It has been a tough year for Kurt Masur. The conductor, who turned 85 last week, had to cancel a performance with the Boston Symphony Orchestra in February because of his weakening physical condition. Then in April, he fell while onstage in Paris and broke his left shoulder.
Masur has canceled all of his appearances through September, with one exception. Sunday afternoon at Tanglewood, he will conduct the BSO in Mozart’s Symphony No. 36. But there’s a twist. His son Ken-David Masur, 35, a Tanglewood Music Center conducting fellow, has agreed to conduct the first part of the planned Mozart program, which features “Eine Kleine Nachtmusik” and the composer’s Piano Concerto No. 24 in C minor (K. 491), with Gerhard Oppitz as the soloist. The Masurs spoke by phone late last week from Tanglewood.
Q. How are you feeling after your fall?
Kurt Masur: I’m fine. I’m recovering. I’m ready to come back, hopefully normal or better than normal.
Q. You canceled everything on your schedule through September. Why not just rest up for the fall? Why is it so important to do Tanglewood?
KM: It’s so important to go on. Not only Tanglewood. This is because to keep the engine of your body, if you wait for being better, you are already sick. I need music like my daily food.
Q. Ken-David, is it hard being a conductor with that last name? I think of Julian Lennon or Pete Rose Jr.
Ken-David Masur: The answer is simple: It could be hard, but it’s not. Because to me, it’s a big gift, it’s a great gift that I actually get to sort of relive my father’s beginnings through my beginnings of conducting. When I committed to conducting several years ago, that’s when the regular phone calls in which we would talk of music would start. And I would ask, ‘Have you done this before, that before?’ And every single time I would ask about a piece, he had these stories about what he had done and where he had done it. It’s been a great journey for me and actually has led to some more father-son time together.
Q.Did you ever worry about your son becoming a conductor?
KM: Look, it was so natural that it started with him. It is so natural. He sang under me, “St. Matthew Passion” and other pieces, so he knows it by heart. So he grew from piece to piece, and it was very natural.
Q. I would like to hear what Tanglewood has meant to both of you.
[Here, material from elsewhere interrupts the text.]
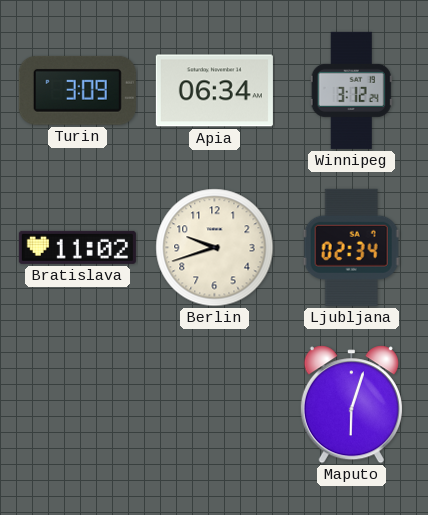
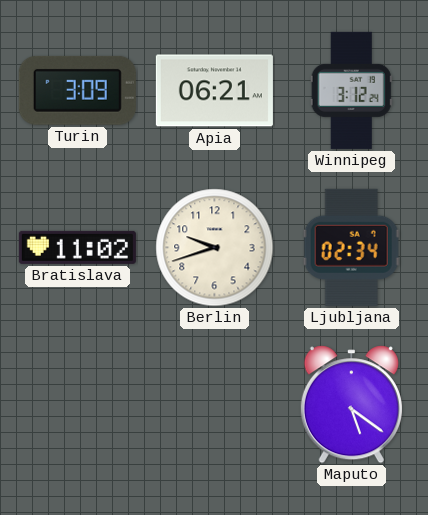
Apia: 06:34 -> 06:21
Maputo: 6:03 -> 5:21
K-DM: Tanglewood was one of the first places my parents took me to when my father started coming here in the 1980s. As a boy I would roam around, and when we went back to Germany — and at the time it was East Germany — [Tanglewood] was an idyllic, almost utopian place. Then when we came to the States, I never thought I would be able to study here.
KM: The audience. And the musicians. It’s very unique. This is so natural. You feel that you are surrounded by music and also the wonderful surroundings. You can tell the people are very faithful to this place.
Q.Tell me about the idea of splitting up the concert.
K-DM: We had a few possibilities where we could share programs before. These were very special occasions, and we don’t generally do this. But when the occasion happened in Rio de Janeiro [a few years ago], it was a wonderful thing. Because that was where my parents met. My mother was a violist in the orchestra.
Q.And how did you settle on which pieces to play?
K-DM: This was actually a program he had already put together with “Nachtmusik.” I know he loves the piece, and it’s not done very often for large symphonies.
KM: It’s mostly seen as an appetizer not taken seriously. But it’s actually one of the hardest pieces to conduct. It is difficult to keep simple and beautiful. The Mozart Symphony [No. 36] is one of the first pieces I did with the Boston Symphony.
Q. You know that there’s a big search going on for the next music director of the BSO. Any suggestions?
KM: This is always one of the highest desirable positions. It depends on who is lucky enough to get it. But you know, the tendency now is [select someone] younger and younger.
Q. You know conductors perhaps better than anyone. Anybody you have in mind?
KM: I wouldn’t tell you, of course [laughs].
Q.You mentioned young conductors. How about the 35-year-old sitting with you, Ken-David?
KM: No, no. I never speculate that way, and my son would kill me.